• Exercise aim: Omitting every picture, output the records below exactly, please.

↓↓↓

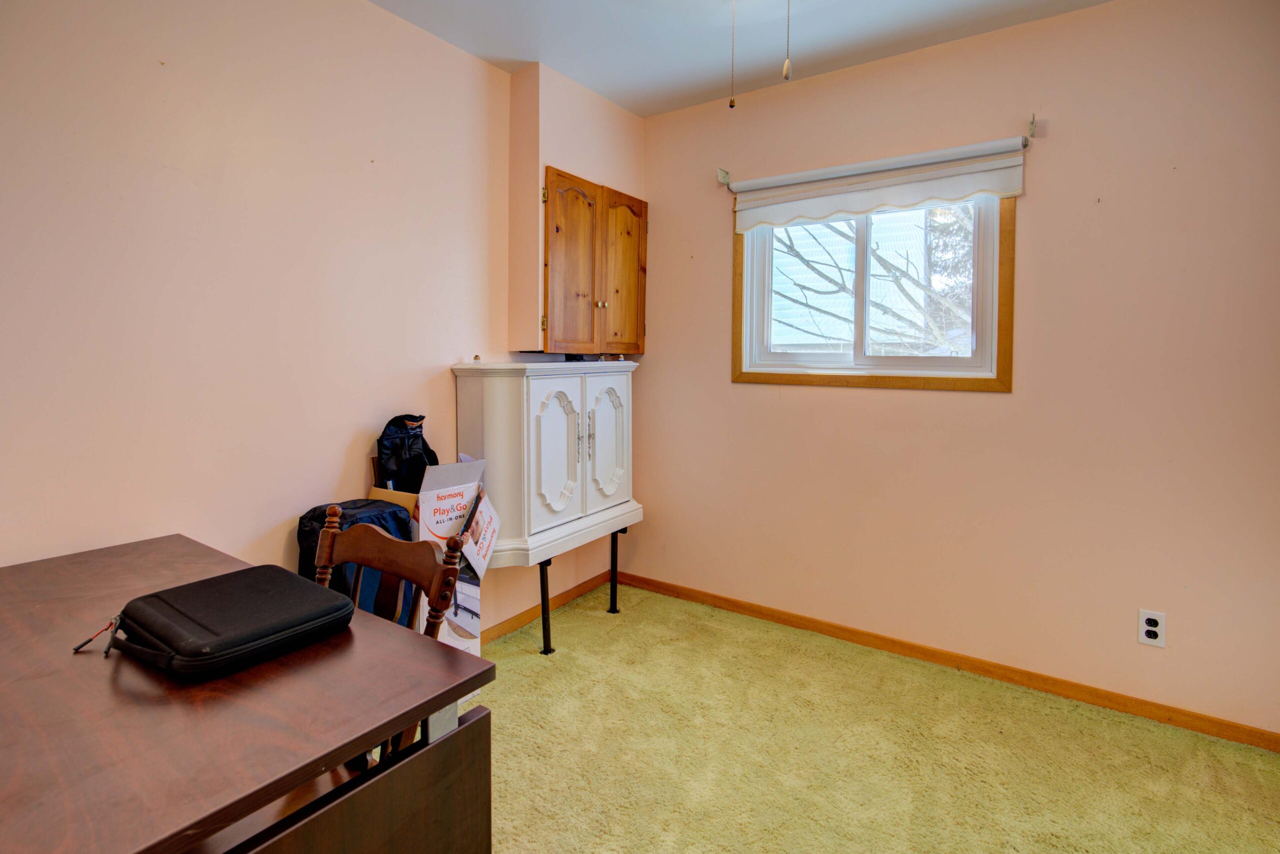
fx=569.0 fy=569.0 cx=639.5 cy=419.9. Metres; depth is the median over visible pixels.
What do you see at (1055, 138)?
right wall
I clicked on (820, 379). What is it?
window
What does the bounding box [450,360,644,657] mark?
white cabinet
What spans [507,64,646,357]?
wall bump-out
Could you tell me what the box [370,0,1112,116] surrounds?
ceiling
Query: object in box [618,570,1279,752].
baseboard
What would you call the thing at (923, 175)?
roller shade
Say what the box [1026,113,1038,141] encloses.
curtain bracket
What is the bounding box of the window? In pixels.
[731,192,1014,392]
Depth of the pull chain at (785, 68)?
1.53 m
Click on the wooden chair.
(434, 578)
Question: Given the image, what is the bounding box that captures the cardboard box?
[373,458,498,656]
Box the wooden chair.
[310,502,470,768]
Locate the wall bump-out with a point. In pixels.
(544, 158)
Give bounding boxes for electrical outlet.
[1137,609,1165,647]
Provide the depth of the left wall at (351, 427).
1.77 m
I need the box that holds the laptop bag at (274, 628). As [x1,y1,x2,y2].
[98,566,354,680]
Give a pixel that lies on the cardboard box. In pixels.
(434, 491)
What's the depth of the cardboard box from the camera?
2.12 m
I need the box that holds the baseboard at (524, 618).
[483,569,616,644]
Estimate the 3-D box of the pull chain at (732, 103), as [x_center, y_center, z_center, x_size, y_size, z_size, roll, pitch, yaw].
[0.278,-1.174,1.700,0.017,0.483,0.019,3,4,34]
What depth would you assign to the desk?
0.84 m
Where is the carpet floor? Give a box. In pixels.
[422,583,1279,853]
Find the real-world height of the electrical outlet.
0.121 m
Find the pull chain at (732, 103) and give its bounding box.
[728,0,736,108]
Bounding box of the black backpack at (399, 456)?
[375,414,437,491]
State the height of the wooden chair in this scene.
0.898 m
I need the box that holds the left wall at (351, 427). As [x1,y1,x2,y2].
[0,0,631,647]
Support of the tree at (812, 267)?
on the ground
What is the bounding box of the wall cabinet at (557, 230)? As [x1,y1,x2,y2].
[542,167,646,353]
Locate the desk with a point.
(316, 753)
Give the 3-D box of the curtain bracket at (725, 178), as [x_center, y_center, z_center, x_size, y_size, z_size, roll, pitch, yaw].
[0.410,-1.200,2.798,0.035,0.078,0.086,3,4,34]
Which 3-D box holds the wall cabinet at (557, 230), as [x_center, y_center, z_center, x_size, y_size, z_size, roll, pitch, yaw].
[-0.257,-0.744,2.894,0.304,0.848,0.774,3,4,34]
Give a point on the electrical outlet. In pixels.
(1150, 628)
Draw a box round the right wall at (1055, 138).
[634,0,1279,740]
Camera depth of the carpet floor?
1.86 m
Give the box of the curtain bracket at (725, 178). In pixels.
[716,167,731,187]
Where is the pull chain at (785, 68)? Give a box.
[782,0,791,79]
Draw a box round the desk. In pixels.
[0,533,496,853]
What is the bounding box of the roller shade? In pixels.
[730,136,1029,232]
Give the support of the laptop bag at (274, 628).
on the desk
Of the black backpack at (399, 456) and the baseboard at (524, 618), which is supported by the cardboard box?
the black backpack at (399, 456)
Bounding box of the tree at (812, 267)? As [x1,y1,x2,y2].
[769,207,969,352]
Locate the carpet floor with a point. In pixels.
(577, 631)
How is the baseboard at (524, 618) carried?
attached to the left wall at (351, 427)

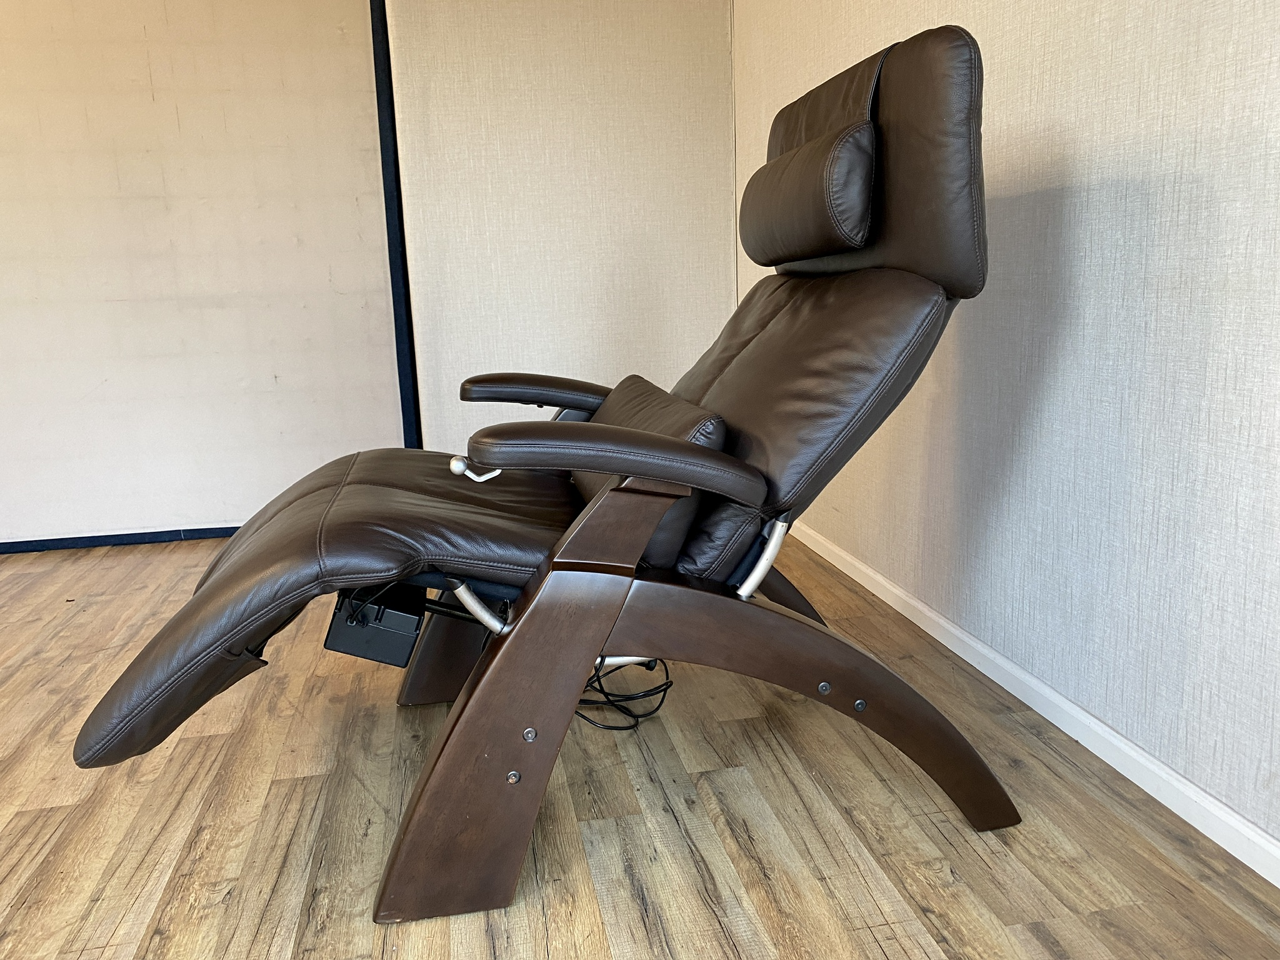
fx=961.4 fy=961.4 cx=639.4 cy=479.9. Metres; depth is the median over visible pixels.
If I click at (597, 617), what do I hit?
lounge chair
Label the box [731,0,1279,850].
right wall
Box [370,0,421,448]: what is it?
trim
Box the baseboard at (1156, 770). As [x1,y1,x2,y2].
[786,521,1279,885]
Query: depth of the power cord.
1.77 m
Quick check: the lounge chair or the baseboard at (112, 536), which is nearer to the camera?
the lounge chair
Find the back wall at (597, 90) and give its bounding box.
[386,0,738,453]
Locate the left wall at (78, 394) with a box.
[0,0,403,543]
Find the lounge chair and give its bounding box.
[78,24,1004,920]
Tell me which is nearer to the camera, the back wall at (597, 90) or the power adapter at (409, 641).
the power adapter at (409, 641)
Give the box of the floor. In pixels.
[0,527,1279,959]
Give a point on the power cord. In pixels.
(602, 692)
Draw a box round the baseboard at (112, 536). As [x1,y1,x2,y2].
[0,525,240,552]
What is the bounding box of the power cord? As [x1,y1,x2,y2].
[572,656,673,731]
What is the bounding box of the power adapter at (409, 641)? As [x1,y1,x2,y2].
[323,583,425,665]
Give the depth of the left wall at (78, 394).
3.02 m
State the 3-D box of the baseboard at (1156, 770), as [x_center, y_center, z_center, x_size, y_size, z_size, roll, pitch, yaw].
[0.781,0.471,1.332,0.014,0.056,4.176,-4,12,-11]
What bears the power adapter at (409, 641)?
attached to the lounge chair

↑↑↑

• Result of the task:
fx=569.0 fy=569.0 cx=639.5 cy=419.9. Metres; depth is the median over visible pixels.
What do you see at (1055, 138)?
right wall
I clicked on (820, 379). What is it?
window
What does the bounding box [450,360,644,657] mark?
white cabinet
What spans [507,64,646,357]?
wall bump-out
Could you tell me what the box [370,0,1112,116] surrounds?
ceiling
Query: object in box [618,570,1279,752].
baseboard
What would you call the thing at (923, 175)?
roller shade
Say what the box [1026,113,1038,141] encloses.
curtain bracket
What is the bounding box of the window? In pixels.
[731,192,1014,392]
Depth of the pull chain at (785, 68)?
1.53 m
Click on the wooden chair.
(434, 578)
Question: Given the image, what is the bounding box that captures the cardboard box?
[373,458,498,656]
Box the wooden chair.
[310,502,470,768]
Locate the wall bump-out with a point. In pixels.
(544, 158)
Give bounding boxes for electrical outlet.
[1137,609,1165,647]
Provide the depth of the left wall at (351, 427).
1.77 m
I need the box that holds the laptop bag at (274, 628). As [x1,y1,x2,y2].
[98,566,354,680]
Give a pixel that lies on the cardboard box. In pixels.
(434, 491)
What's the depth of the cardboard box from the camera?
2.12 m
I need the box that holds the baseboard at (524, 618).
[483,569,616,644]
Estimate the 3-D box of the pull chain at (732, 103), as [x_center, y_center, z_center, x_size, y_size, z_size, roll, pitch, yaw].
[0.278,-1.174,1.700,0.017,0.483,0.019,3,4,34]
What depth would you assign to the desk?
0.84 m
Where is the carpet floor? Give a box. In pixels.
[422,583,1279,853]
Find the real-world height of the electrical outlet.
0.121 m
Find the pull chain at (732, 103) and give its bounding box.
[728,0,736,108]
Bounding box of the black backpack at (399, 456)?
[375,414,437,491]
State the height of the wooden chair in this scene.
0.898 m
I need the box that holds the left wall at (351, 427). As [x1,y1,x2,y2].
[0,0,631,647]
Support of the tree at (812, 267)?
on the ground
What is the bounding box of the wall cabinet at (557, 230)? As [x1,y1,x2,y2].
[542,167,646,353]
Locate the desk with a point.
(316, 753)
Give the 3-D box of the curtain bracket at (725, 178), as [x_center, y_center, z_center, x_size, y_size, z_size, roll, pitch, yaw].
[0.410,-1.200,2.798,0.035,0.078,0.086,3,4,34]
Which 3-D box holds the wall cabinet at (557, 230), as [x_center, y_center, z_center, x_size, y_size, z_size, roll, pitch, yaw].
[-0.257,-0.744,2.894,0.304,0.848,0.774,3,4,34]
Give a point on the electrical outlet. In pixels.
(1150, 628)
Draw a box round the right wall at (1055, 138).
[634,0,1279,740]
Camera depth of the carpet floor?
1.86 m
Give the box of the curtain bracket at (725, 178). In pixels.
[716,167,731,187]
Where is the pull chain at (785, 68)? Give a box.
[782,0,791,79]
Draw a box round the desk. In pixels.
[0,533,496,853]
What is the bounding box of the roller shade? In pixels.
[730,136,1029,232]
Give the support of the laptop bag at (274, 628).
on the desk
Of the black backpack at (399, 456) and the baseboard at (524, 618), which is supported by the cardboard box?
the black backpack at (399, 456)
Bounding box of the tree at (812, 267)? As [x1,y1,x2,y2].
[769,207,969,352]
Locate the carpet floor with a point. In pixels.
(577, 631)
How is the baseboard at (524, 618) carried?
attached to the left wall at (351, 427)

fx=961.4 fy=961.4 cx=639.4 cy=479.9. Metres; depth is the median over visible pixels.
If I click at (597, 617), what do I hit?
lounge chair
Label the box [731,0,1279,850].
right wall
Box [370,0,421,448]: what is it?
trim
Box the baseboard at (1156, 770). As [x1,y1,x2,y2].
[786,521,1279,885]
Query: depth of the power cord.
1.77 m
Quick check: the lounge chair or the baseboard at (112, 536), which is nearer to the camera?
the lounge chair
Find the back wall at (597, 90) and give its bounding box.
[386,0,738,453]
Locate the left wall at (78, 394) with a box.
[0,0,403,543]
Find the lounge chair and give its bounding box.
[78,24,1004,920]
Tell me which is nearer to the camera, the back wall at (597, 90) or the power adapter at (409, 641).
the power adapter at (409, 641)
Give the box of the floor. In pixels.
[0,527,1279,959]
Give a point on the power cord. In pixels.
(602, 692)
Draw a box round the baseboard at (112, 536). As [x1,y1,x2,y2].
[0,525,240,552]
What is the bounding box of the power cord? As [x1,y1,x2,y2].
[572,656,673,731]
What is the bounding box of the power adapter at (409, 641)? As [x1,y1,x2,y2].
[323,583,425,665]
Give the depth of the left wall at (78, 394).
3.02 m
State the 3-D box of the baseboard at (1156, 770), as [x_center, y_center, z_center, x_size, y_size, z_size, roll, pitch, yaw].
[0.781,0.471,1.332,0.014,0.056,4.176,-4,12,-11]
What bears the power adapter at (409, 641)?
attached to the lounge chair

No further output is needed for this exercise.